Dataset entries

== Segment start ==

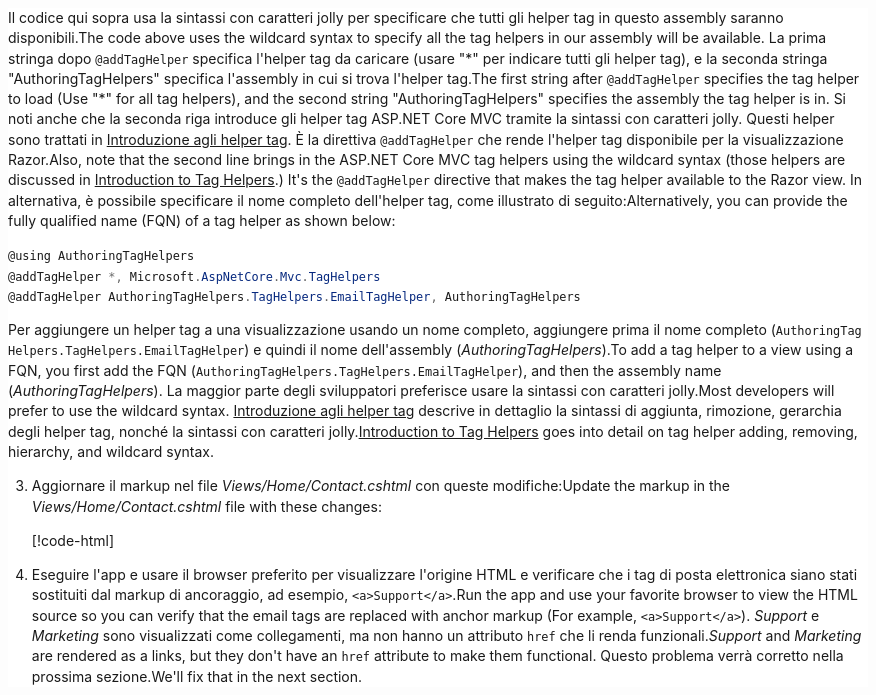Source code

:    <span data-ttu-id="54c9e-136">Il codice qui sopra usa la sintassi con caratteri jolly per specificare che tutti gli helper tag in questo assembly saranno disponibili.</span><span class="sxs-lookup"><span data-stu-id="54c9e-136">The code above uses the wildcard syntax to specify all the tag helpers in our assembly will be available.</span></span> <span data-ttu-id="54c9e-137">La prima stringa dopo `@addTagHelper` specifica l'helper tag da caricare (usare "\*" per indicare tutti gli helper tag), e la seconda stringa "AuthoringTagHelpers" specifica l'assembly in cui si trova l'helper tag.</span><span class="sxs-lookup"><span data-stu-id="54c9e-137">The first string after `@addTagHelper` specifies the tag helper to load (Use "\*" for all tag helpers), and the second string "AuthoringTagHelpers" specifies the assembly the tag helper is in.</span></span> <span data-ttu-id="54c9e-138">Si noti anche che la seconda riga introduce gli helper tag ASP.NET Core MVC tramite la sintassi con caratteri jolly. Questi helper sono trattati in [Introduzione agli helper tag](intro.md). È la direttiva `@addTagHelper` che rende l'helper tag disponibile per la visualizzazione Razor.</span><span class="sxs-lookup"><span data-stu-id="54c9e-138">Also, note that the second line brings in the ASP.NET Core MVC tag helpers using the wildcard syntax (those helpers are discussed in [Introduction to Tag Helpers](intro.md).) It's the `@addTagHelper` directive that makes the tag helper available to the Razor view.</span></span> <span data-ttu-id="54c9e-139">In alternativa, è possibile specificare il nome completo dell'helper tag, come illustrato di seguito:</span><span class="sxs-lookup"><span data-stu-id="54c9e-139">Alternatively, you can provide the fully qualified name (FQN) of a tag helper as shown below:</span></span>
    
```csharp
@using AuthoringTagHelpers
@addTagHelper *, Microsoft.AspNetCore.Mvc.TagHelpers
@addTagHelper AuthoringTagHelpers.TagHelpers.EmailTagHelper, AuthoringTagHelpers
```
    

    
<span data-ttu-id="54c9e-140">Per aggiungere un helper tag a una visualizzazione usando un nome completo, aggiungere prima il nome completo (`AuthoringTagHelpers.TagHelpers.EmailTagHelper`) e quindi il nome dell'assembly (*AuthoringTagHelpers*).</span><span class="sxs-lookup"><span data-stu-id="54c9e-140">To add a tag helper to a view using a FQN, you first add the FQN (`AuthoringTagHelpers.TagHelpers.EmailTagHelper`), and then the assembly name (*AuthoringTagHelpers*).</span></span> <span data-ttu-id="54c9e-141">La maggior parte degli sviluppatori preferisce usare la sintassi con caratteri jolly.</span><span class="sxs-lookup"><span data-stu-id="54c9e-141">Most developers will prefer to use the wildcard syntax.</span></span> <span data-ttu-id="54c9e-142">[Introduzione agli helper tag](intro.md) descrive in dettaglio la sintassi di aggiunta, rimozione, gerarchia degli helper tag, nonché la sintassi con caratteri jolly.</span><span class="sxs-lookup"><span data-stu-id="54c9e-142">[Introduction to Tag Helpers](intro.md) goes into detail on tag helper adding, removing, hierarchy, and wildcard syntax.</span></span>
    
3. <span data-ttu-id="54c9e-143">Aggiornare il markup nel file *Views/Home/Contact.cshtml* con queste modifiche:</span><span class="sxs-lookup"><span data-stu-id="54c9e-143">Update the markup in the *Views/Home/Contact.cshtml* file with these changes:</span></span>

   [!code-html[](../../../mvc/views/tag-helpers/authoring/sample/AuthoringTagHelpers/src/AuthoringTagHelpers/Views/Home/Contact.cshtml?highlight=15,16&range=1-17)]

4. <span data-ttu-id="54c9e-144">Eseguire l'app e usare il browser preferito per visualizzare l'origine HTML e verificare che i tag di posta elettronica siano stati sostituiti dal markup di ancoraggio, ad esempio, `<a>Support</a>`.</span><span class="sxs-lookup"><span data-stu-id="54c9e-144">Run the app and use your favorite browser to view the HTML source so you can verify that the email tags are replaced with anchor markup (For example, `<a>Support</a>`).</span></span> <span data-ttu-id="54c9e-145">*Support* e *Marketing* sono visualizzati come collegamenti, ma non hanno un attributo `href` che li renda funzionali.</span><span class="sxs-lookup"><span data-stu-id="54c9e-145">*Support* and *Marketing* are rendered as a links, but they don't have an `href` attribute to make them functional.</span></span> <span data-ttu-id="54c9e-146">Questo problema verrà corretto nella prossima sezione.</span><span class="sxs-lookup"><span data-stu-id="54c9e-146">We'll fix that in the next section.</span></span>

== Segment end ==

*Requirement*.
Please state how many lines in the data contain the word "markup", giving only that number.

*Expected output*.
2